In "The importance of safety in the workplace"

Ahh, this is the excellent short 'Staplerfahrer Klaus' from 2001. There's a web site by the filmmakers here. Quite bloody but very funny. I only wish they had put in more of those screens illustrating what's forbidden throughout the film - they were brilliant.

In "Who Your Favorite Novelists Are Voting For."

Narnia.. The Aslan=Jesus allegory kind of works in most of the books, but it is most obvious in the first and the last book(The Last Battle) as they're from Genesis and Revelations(IIRC). And from my experience and what I've read, the last book is the least-liked book, mostly due to the negative concepts introduced from Revelations. But yes, thankfully there were a lot of nonbiblical elements in the books. Now to make this more on topic... who would Lewis have voted for in this election, I wonder? If he was american and not dead, that is... Anybody know what his political views were?
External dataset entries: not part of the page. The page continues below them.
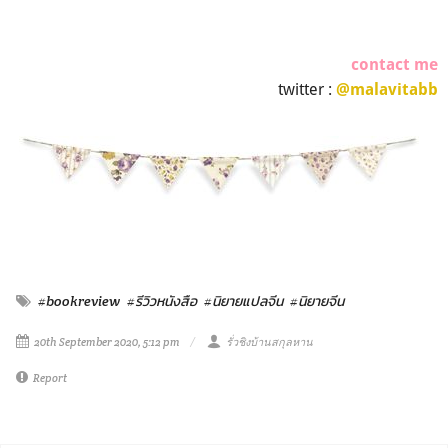
contact me
twitter :
@malavitabb
#bookreview
#รีวิวหนังสือ
#นิยายแปลจีน
#นิยายจีน
20th September 2020, 5:12 pm
รั่วชิงบ้านสกุลหาน
Report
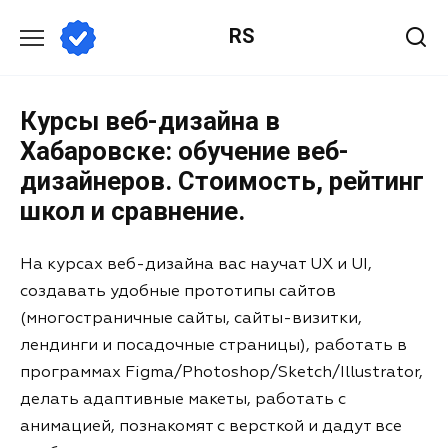
RS
Курсы веб-дизайна в
Хабаровске: обучение веб-
дизайнеров. Стоимость, рейтинг
школ и сравнение.
На курсах веб-дизайна вас научат UX и UI,
создавать удобные прототипы сайтов
(многостраничные сайты, сайты-визитки,
лендинги и посадочные страницы), работать в
программах Figma/Photoshop/Sketch/Illustrator,
делать адаптивные макеты, работать с
анимацией, познакомят с версткой и дадут все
In "Curious George: Sleep disorders."

Regarding reading in dreams... When I was learning welsh, I once dreamt entirely in print. there were just those red words in black space and I was some kind of editor, fixing grammar errors. The text did make sense after the grammar errors were fixed. The funny thing is that it's the only dream that I recall having any kind of letters... I have had false awakenings too, however there were usually something over the whole experience that made it almost hyperrealistic while being unrealistic at the same time... like low gravity, I was bouncing around as if I had done so all my life and it wasn't strange at all to me at the time. Other times the colour and lighting made it look more like a film, and so on. Sadly I'm the same as Fes now - I simply don't remember anything.